Data excerpt =>

━━━

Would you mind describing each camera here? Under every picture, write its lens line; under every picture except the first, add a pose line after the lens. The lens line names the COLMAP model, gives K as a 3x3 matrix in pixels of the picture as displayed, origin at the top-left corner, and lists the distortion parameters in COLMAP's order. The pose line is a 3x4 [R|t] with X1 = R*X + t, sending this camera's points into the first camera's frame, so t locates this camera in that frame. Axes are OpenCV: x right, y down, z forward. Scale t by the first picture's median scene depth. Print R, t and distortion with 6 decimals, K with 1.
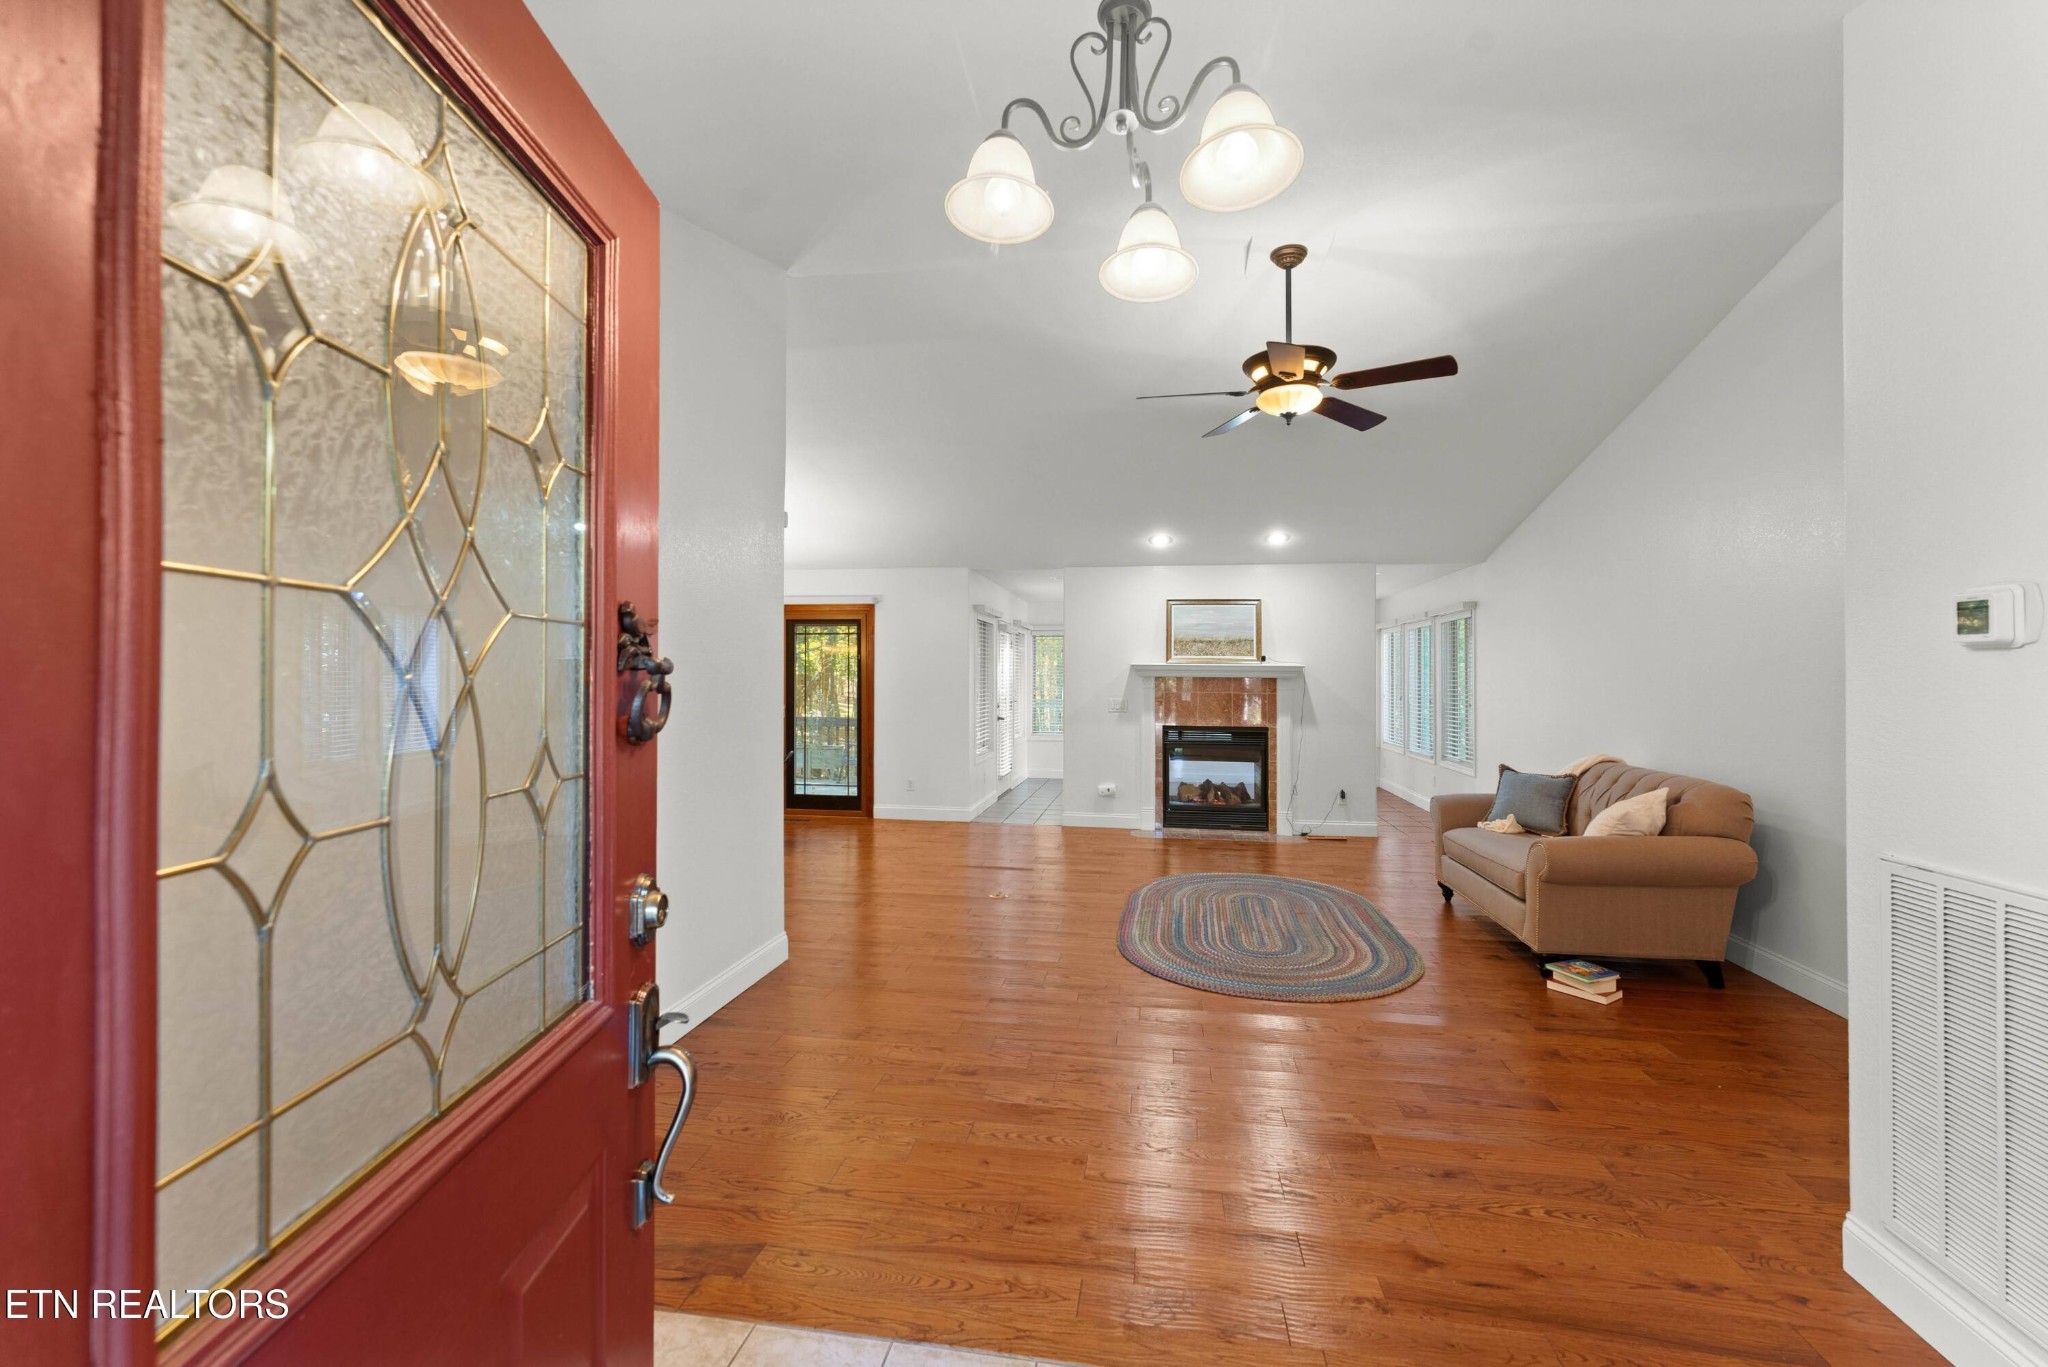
lens RADIAL K [[842.6, 0, 1016.7], [0, 842.6, 662.6], [0, 0, 1]] dist [-0.002172, 0.002043]
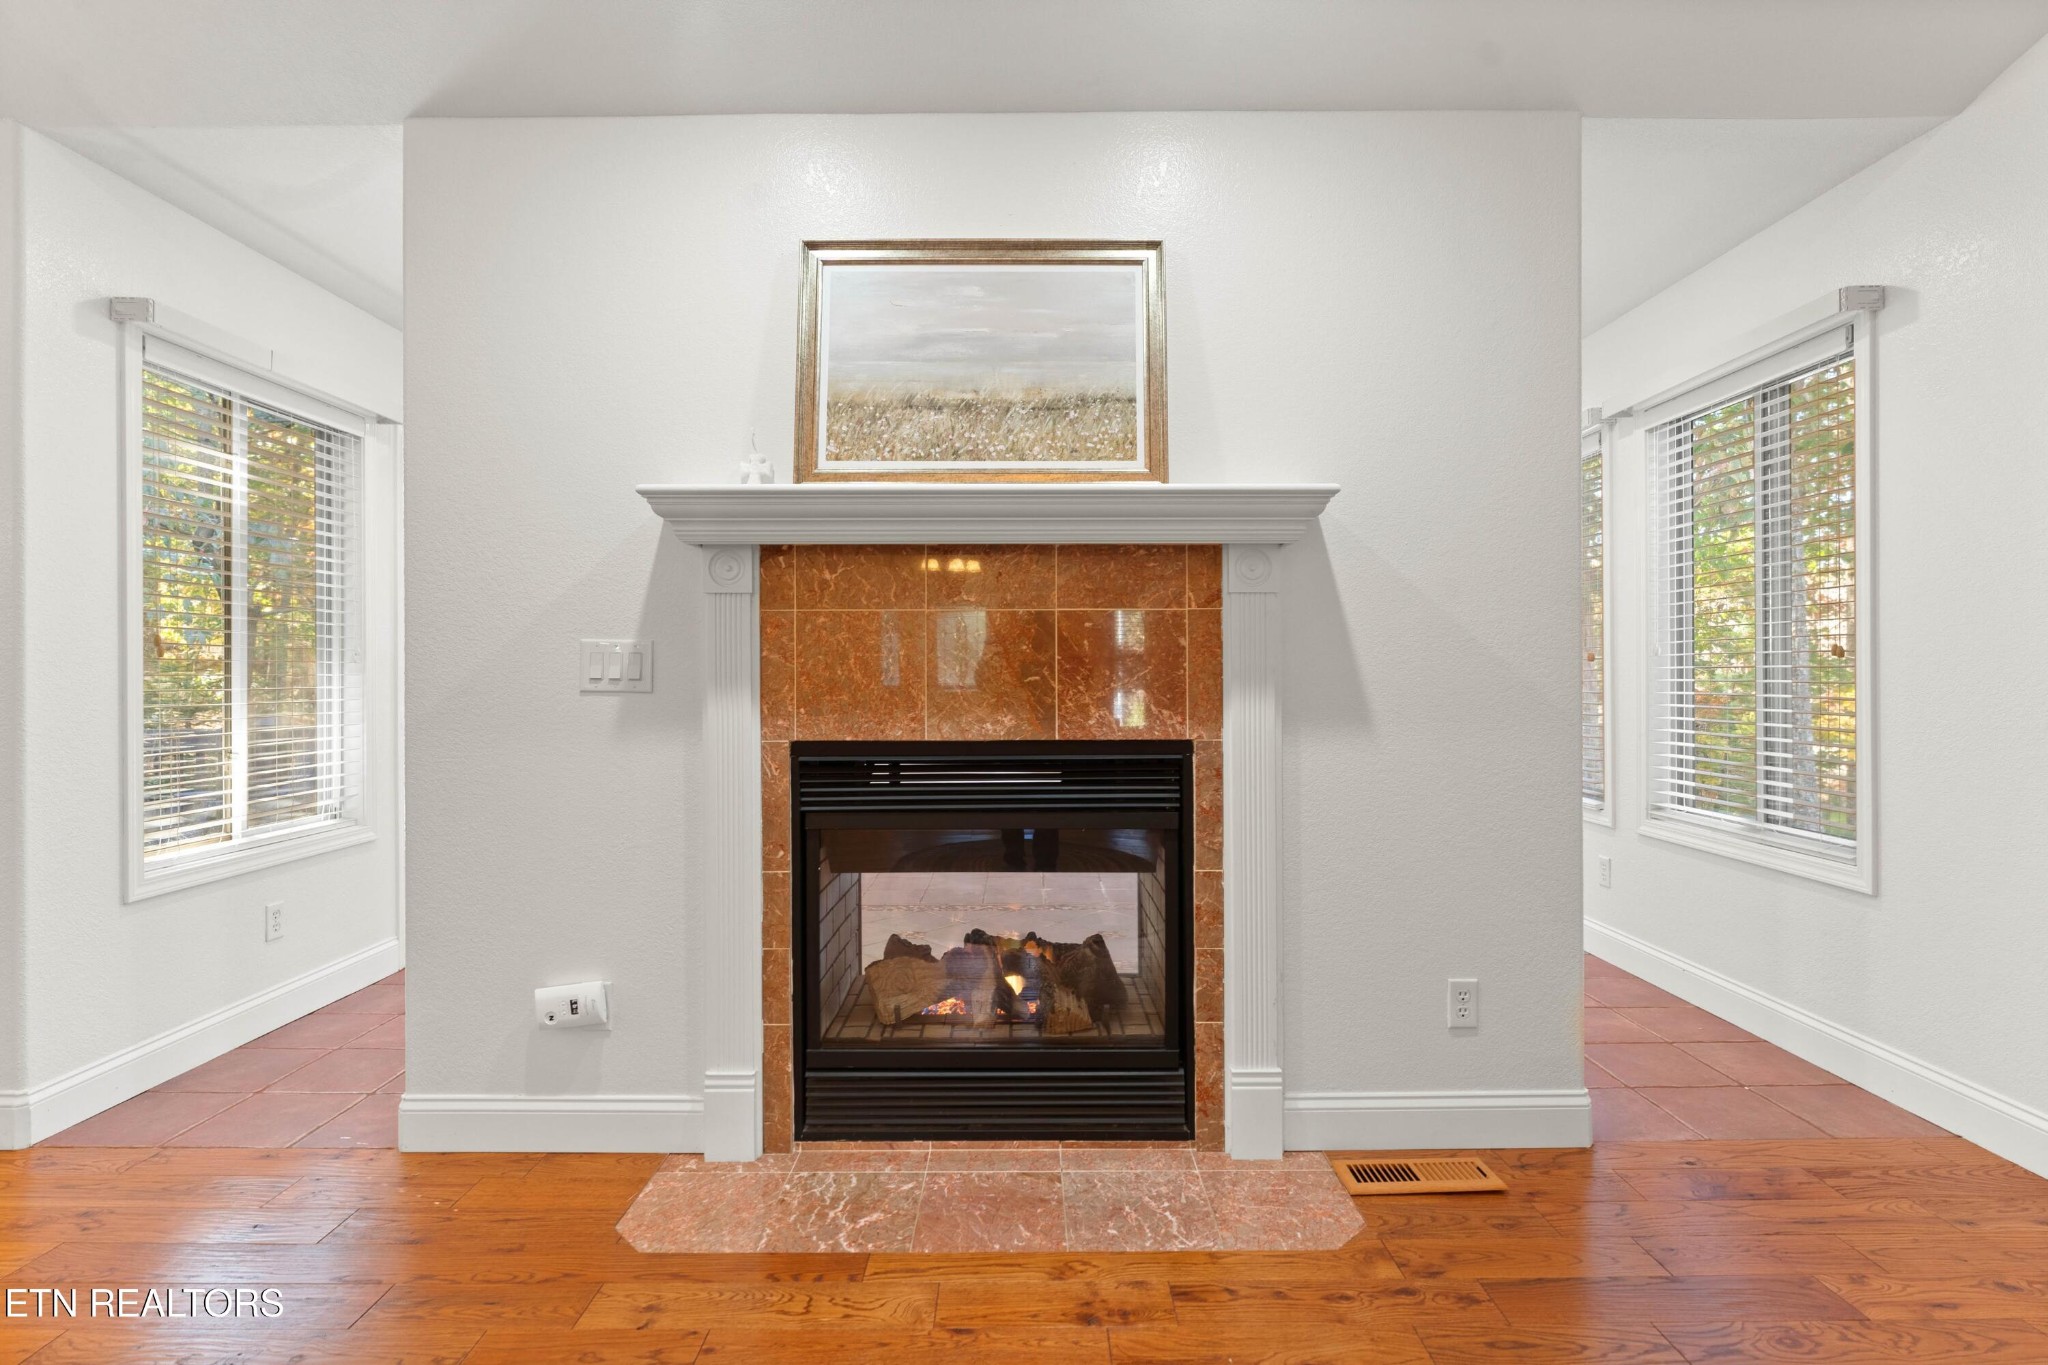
lens RADIAL K [[972.1, 0, 1016.8], [0, 972.1, 690.3], [0, 0, 1]] dist [-0.002594, 0.000874]
pose [[0.987067, -0.014399, 0.159661, 0.199587], [0.009913, 0.999534, 0.028859, 0.052711], [-0.160002, -0.026903, 0.986750, 0.719691]]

━━━

Required work => Only the pictures are to be left out; copy all the remaining material above exactly.

Worked solution =>
Would you mind describing each camera here? Under every picture, write its lens line; under every picture except the first, add a pose line after the lens. The lens line names the COLMAP model, gives K as a 3x3 matrix in pixels of the picture as displayed, origin at the top-left corner, and lists the distortion parameters in COLMAP's order. The pose line is a 3x4 [R|t] with X1 = R*X + t, sending this camera's points into the first camera's frame, so t locates this camera in that frame. Axes are OpenCV: x right, y down, z forward. Scale t by the first picture's median scene depth. Print R, t and distortion with 6 decimals, K with 1.
lens RADIAL K [[842.6, 0, 1016.7], [0, 842.6, 662.6], [0, 0, 1]] dist [-0.002172, 0.002043]
lens RADIAL K [[972.1, 0, 1016.8], [0, 972.1, 690.3], [0, 0, 1]] dist [-0.002594, 0.000874]
pose [[0.987067, -0.014399, 0.159661, 0.199587], [0.009913, 0.999534, 0.028859, 0.052711], [-0.160002, -0.026903, 0.986750, 0.719691]]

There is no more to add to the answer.